2. A composition according to claim 1, wherein the water-insoluble polymer is one or more selected from the group consisting of methacrylic acid-methyl methacrylate copolymer, methacrylic acid-ethyl acrylate copolymer, aminoalkyl methacrylate copolymer, dimethylaminoethyl methacrylate-butyl methacrylate-methyl methacrylate copolymer, hydroxypropyl methylcellulose phthalate, hydroxypropyl methylcellulose acetate succinate, and ethyl cellulose.
3. In claim 1, the composition further comprises a sweetener.
4. A composition according to paragraph 3, wherein the sweetener is i) included in the granule portion, ii) included in the post-mixing portion, or iii) included in both the granule portion and the post-mixing portion.
5. A composition according to claim 3, wherein the sweetener comprises i) a sweetener with a long-lasting sweetening effect or ii) a combination of a sweetener with a long-lasting sweetening effect and a sweetener with a rapid sweetening effect.
6. A composition according to claim 5, wherein the sweetener having a long-lasting sweetening effect is one or more selected from the group consisting of tomatin, neotame, sucralose, advancem, monellin, and steviol glycosides.
7. A composition according to claim 5, wherein the sweetener having a rapidly manifesting sweetening effect is one or more selected from the group consisting of sugar, acesulfame potassium, aspartame, saccharin, cyclamate, alitam, xylitol, sorbitol, maltitol, and erythritol.
8. A composition according to paragraph 3, wherein the sweetener is included in an amount of 0.2 to 2 parts by weight based on 1 part by weight of vonoprazan or a pharmaceutically acceptable salt thereof.
9. A composition according to claim 5, wherein the sweetener having a long-lasting sweetening effect is included in an amount of 0.05 or more parts by weight based on 1 part by weight of vonoprazan or a pharmaceutically acceptable salt thereof.

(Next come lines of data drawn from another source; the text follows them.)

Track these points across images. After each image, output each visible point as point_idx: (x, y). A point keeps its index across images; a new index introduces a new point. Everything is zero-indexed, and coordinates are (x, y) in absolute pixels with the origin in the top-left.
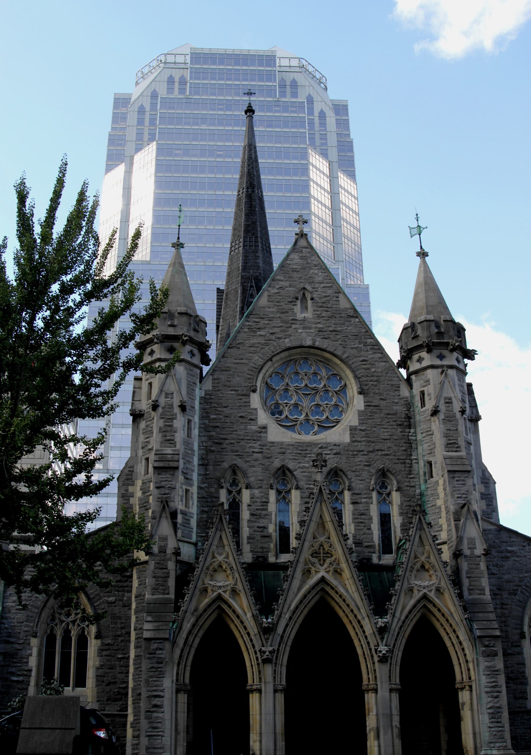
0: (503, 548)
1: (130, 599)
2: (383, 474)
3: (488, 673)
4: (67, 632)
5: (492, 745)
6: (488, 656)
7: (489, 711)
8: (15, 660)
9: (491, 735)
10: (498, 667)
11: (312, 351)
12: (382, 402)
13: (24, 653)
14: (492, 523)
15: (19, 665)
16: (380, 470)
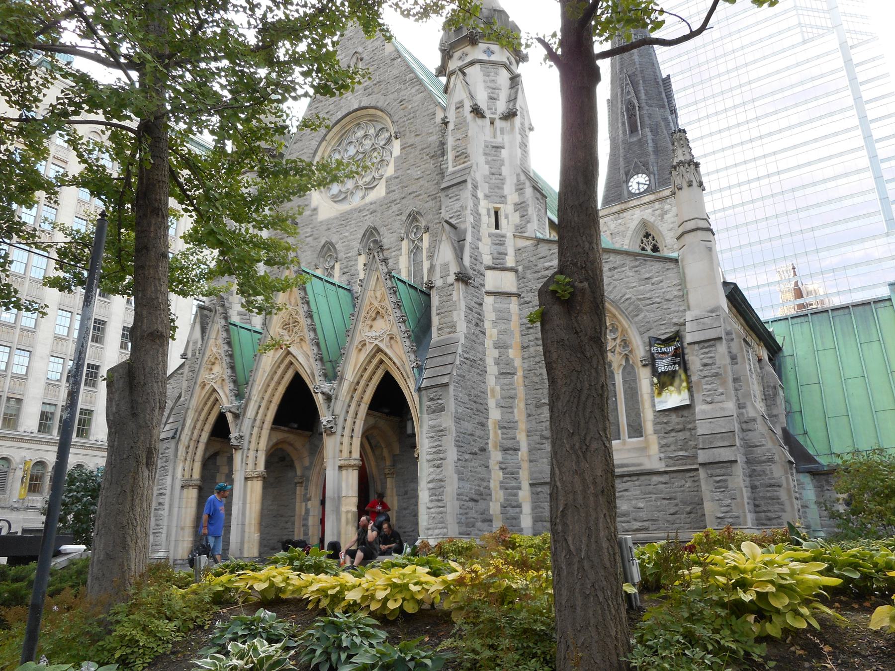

10. A composition according to claim 1, wherein the granule portion further comprises one or more selected from the group consisting of a diluent, a disintegrant, a flavoring agent, and a lubricant.
11. The composition of claim 1, wherein the composition further comprises a post-mixing part, said post-mixing part comprises one or more selected from the group consisting of a diluent, a disintegrant, a flavoring agent, and a lubricant.
12. The composition of claim 1, wherein the composition does not contain an organic acid.
13. A pharmaceutical preparation comprising a composition according to any one of claims 1 to 12.
14. In Paragraph 13, the above pharmaceutical preparation is an orally disintegrating tablet or a chewable tablet.
15. A pharmaceutical preparation according to Paragraph 13, wherein the total weight of the pharmaceutical preparation is 600 mg or less. 16.(a) Bonoprazan or a pharmaceutically acceptable salt thereof; or A step of forming granules by spraying a bitter-seal spray containing a water-insoluble polymer onto a mixture of vonoprazan or a pharmaceutically acceptable salt thereof and a diluent; and (b) a step of mixing the granule portion prepared in step (a) with the post-mixing portion; a method for preparing an oral pharmaceutical composition comprising, A method of manufacturing in which a water-insoluble polymer in the above composition is included in an amount of 17% to 47% by weight relative to the total weight of the granule portion.
17. A method of manufacturing according to claim 16, wherein the sweetener is i) included in the bitterness-shielding spray liquid, ii) included in the post-mixing part, or iii) included in both the bitterness-shielding spray liquid and the post-mixing part.
18. A method of manufacturing according to claim 16 or 17, wherein the post-mixing part comprises one or more selected from the group consisting of a diluent, a disintegrant, a flavoring agent, and a lubricant.